⟨

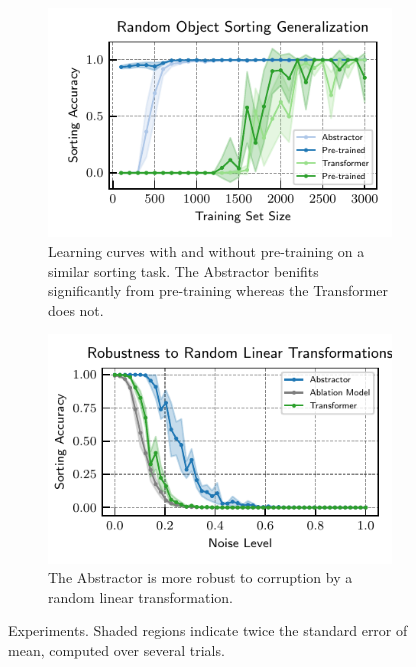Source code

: \begin{figure}
    \bigskip
    \begin{subfigure}[t]{0.45\textwidth}
        \centering
        \includegraphics{figures/experiments/random_object_sorting_generalization.pdf}
        \caption{Learning curves with and without pre-training on a similar sorting task. The Abstractor benifits significantly from pre-training whereas the Transformer does not.}\label{fig:exp_object_sorting_generalization}
    \end{subfigure} \hspace{\fill}
    \begin{subfigure}[t]{0.45\textwidth}
        \centering
        \includegraphics{figures/experiments/multiplicative_robustness.pdf}
        \caption{The Abstractor is more robust to corruption by a random linear transformation.}\label{fig:exp_robustness}
    \end{subfigure}
    \caption{Experiments. Shaded regions indicate twice the standard error of mean, computed over several trials.}\label{fig:experiments}
\end{figure}


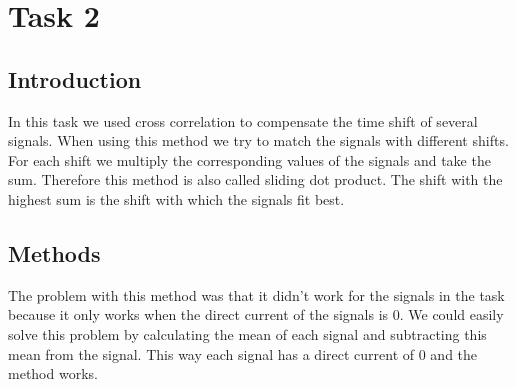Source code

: \documentclass[11pt,a4paper]{article}
\begin{document}
\section{Task 2} \label{section:task2}
\subsection{Introduction}
In this task we used cross correlation to compensate the time shift of several signals. When using this method we try to match the signals with different shifts. For each shift we multiply the corresponding values of the signals and take the sum. Therefore this method is also called sliding dot product. The shift with the highest sum is the shift with which the signals fit best. 

\label{sec:intro}

\subsection{Methods}


The problem with this method was that it didn't work for the signals in the task because it only works when the direct current of the signals is 0. We could easily solve this problem by calculating the mean of each signal and subtracting this mean from the signal. This way each signal has a direct current of 0 and the method works.  
\end{document}
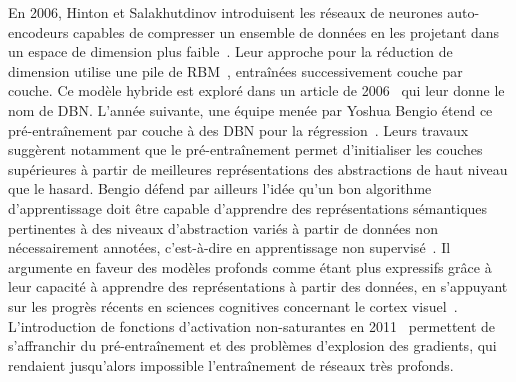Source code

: En 2006, Hinton et Salakhutdinov introduisent les réseaux de neurones auto-encodeurs capables de compresser un ensemble de données en les projetant dans un espace de dimension plus faible~\cite{hinton_reducing_2006}. Leur approche pour la réduction de dimension utilise une pile de \gls{RBM}~\cite{ackley_learning_1985,salakhutdinov_deep_2009}, entraînées successivement couche par couche. Ce modèle hybride est exploré dans un article de 2006~\cite{hinton_fast_2006} qui leur donne le nom de \gls{DBN}. L'année suivante, une équipe menée par Yoshua Bengio étend ce pré-entraînement par couche à des \gls{DBN} pour la régression~\cite{bengio_greedy_2007}. Leurs travaux suggèrent notamment que le pré-entraînement permet d'initialiser les couches supérieures à partir de meilleures représentations des abstractions de haut niveau que le hasard. Bengio défend par ailleurs l'idée qu'un bon algorithme d'apprentissage doit être capable d'apprendre des représentations sémantiques pertinentes à des niveaux d'abstraction variés à partir de données non nécessairement annotées, c'est-à-dire en apprentissage non supervisé~\cite{bengio_learning_2009}. Il argumente en faveur des modèles profonds comme étant plus expressifs grâce à leur capacité à apprendre des représentations à partir des données, en s'appuyant sur les progrès récents en sciences cognitives concernant le cortex visuel~\cite{serre_quantitative_2007}. L'introduction de fonctions d'activation non-saturantes en 2011~\cite{glorot_deep_2011} permettent de s'affranchir du pré-entraînement et des problèmes d'explosion des gradients, qui rendaient jusqu'alors impossible l'entraînement de réseaux très profonds.

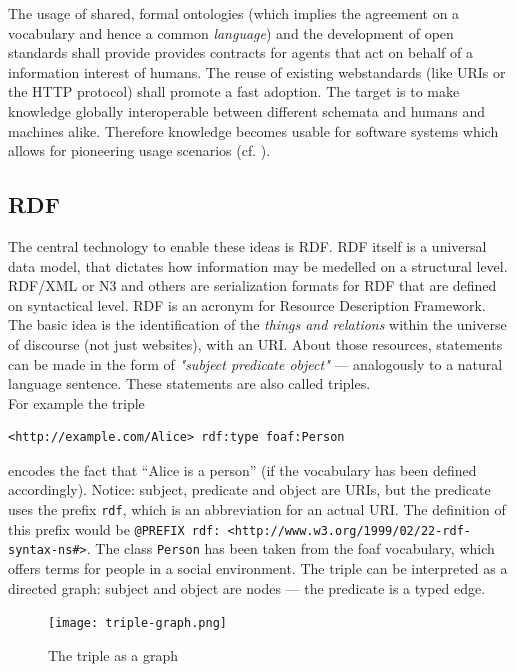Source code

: The usage of shared, formal ontologies (which implies the agreement on a vocabulary and hence a common \textit{language}) and the development of open standards shall provide provides contracts for agents that act on behalf of a information interest of humans. 
The reuse of existing webstandards (like URIs or the HTTP protocol) shall promote a fast adoption. 
The target is to make knowledge globally interoperable between different schemata and humans and machines alike. 
Therefore knowledge becomes usable for software systems which allows for pioneering usage scenarios (cf. \cite{hitzler}).\\

\subsection{RDF}
The central technology to enable these ideas is RDF. 
RDF itself is a universal data model, that dictates how information may be medelled on a structural level. RDF/XML or  N3 and others are serialization formats for RDF that are defined on syntactical level.
RDF is an acronym for Resource Description Framework. 
The basic idea is the identification of the \textit{things and relations} within the universe of discourse (not just websites), with an URI. 
About those resources, statements can be made in the form of \textit{"subject predicate object"} --- analogously to a natural language sentence. 
These statements are also called triples.\\
For example the triple 
\begin{lstlisting}[style=N3]
<http://example.com/Alice> rdf:type foaf:Person
\end{lstlisting}
encodes the fact that ``Alice is a person'' (if the vocabulary has been defined accordingly). 
Notice: subject, predicate and object are URIs, but the predicate uses the prefix \texttt{rdf}, which is an abbreviation for an actual URI. 
The definition of this prefix would be \verb+@PREFIX rdf: <http://www.w3.org/1999/02/22-rdf-syntax-ns#>+. 
The class \texttt{Person} has been taken from the foaf vocabulary, which offers terms for people in a social environment. 
The triple can be interpreted as a directed graph: subject and object are nodes --- the predicate is a typed edge.\\
\begin{figure}[h]
  \centering
    \texttt{[image: triple-graph.png]}
  \caption{The triple as a graph}
  \label{fig:triple-graph}
\end{figure}

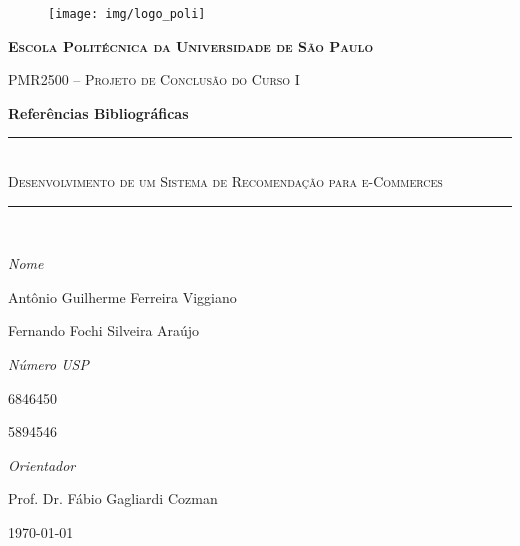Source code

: \begin{center}
\begin{figure}[ht]
    \begin{center}
    \texttt{[image: img/logo\_poli]}
    \end{center}
    \label{logo_poli}
\end{figure}
\end{center}

\begin{center}
\textbf{\textsc{Escola Politécnica da Universidade de São Paulo}}

\textsc{PMR2500 -- Projeto de Conclusão do Curso I}

\textbf{\Large Referências Bibliográficas}
\end{center}
\begin{center}
\vspace{2cm}
\hrule  ~\\[0.5cm]
{ \huge \textsc{Desenvolvimento de um Sistema de Recomendação para e-Commerces}}\\[0.8cm]

\hrule  ~\\[0.5cm]

\end{center}


\vfill

\begin{minipage}{0.65\textwidth} 
	\large\emph{Nome} 
	
	\large{Antônio Guilherme Ferreira Viggiano}
		
	\large{Fernando Fochi Silveira Araújo}  

\end{minipage}
\begin{minipage}{0.35\textwidth} 
	\large\emph{Número USP}
	
	6846450
	
	5894546
\end{minipage}

\vfill

\begin{center}
	\large\emph{Orientador}

	\large{Prof. Dr. Fábio Gagliardi Cozman}
\end{center}

\vfill

\begin{center}
	\today
\end{center}
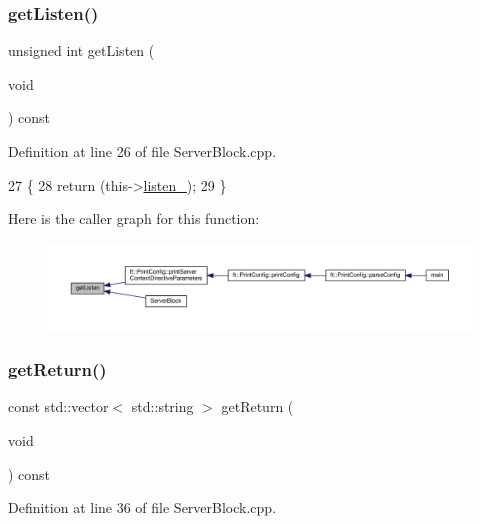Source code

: \subsubsection{\texorpdfstring{get\+Listen()}{getListen()}}
{\footnotesize\ttfamily unsigned int get\+Listen (\begin{DoxyParamCaption}\item[{void}]{ }\end{DoxyParamCaption}) const}



Definition at line 26 of file Server\+Block.\+cpp.


\begin{DoxyCode}
27     \{
28         \textcolor{keywordflow}{return} (this->\hyperlink{classft_1_1_server_block_aa3d35e32d01734ff75f940faaee932f5}{listen\_});
29     \}
\end{DoxyCode}
Here is the caller graph for this function\+:
\nopagebreak
\begin{figure}[H]
\begin{center}
\leavevmode
\includegraphics[width=350pt]{classft_1_1_server_block_a2e03d2c2635620f103971ff8031779a7_icgraph}
\end{center}
\end{figure}
\mbox{\label{classft_1_1_server_block_aeef5e4710c02406c46e54d4aa0c8f57c}} 
\subsubsection{\texorpdfstring{get\+Return()}{getReturn()}}
{\footnotesize\ttfamily const std\+::vector$<$ std\+::string $>$ get\+Return (\begin{DoxyParamCaption}\item[{void}]{ }\end{DoxyParamCaption}) const}



Definition at line 36 of file Server\+Block.\+cpp.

⟩

**ACTIVITY**
Copy each line of the listing that contains the string "language".

**WRITTEN SOLUTION**
: The usage of shared, formal ontologies (which implies the agreement on a vocabulary and hence a common \textit{language}) and the development of open standards shall provide provides contracts for agents that act on behalf of a information interest of humans. 
About those resources, statements can be made in the form of \textit{"subject predicate object"} --- analogously to a natural language sentence. 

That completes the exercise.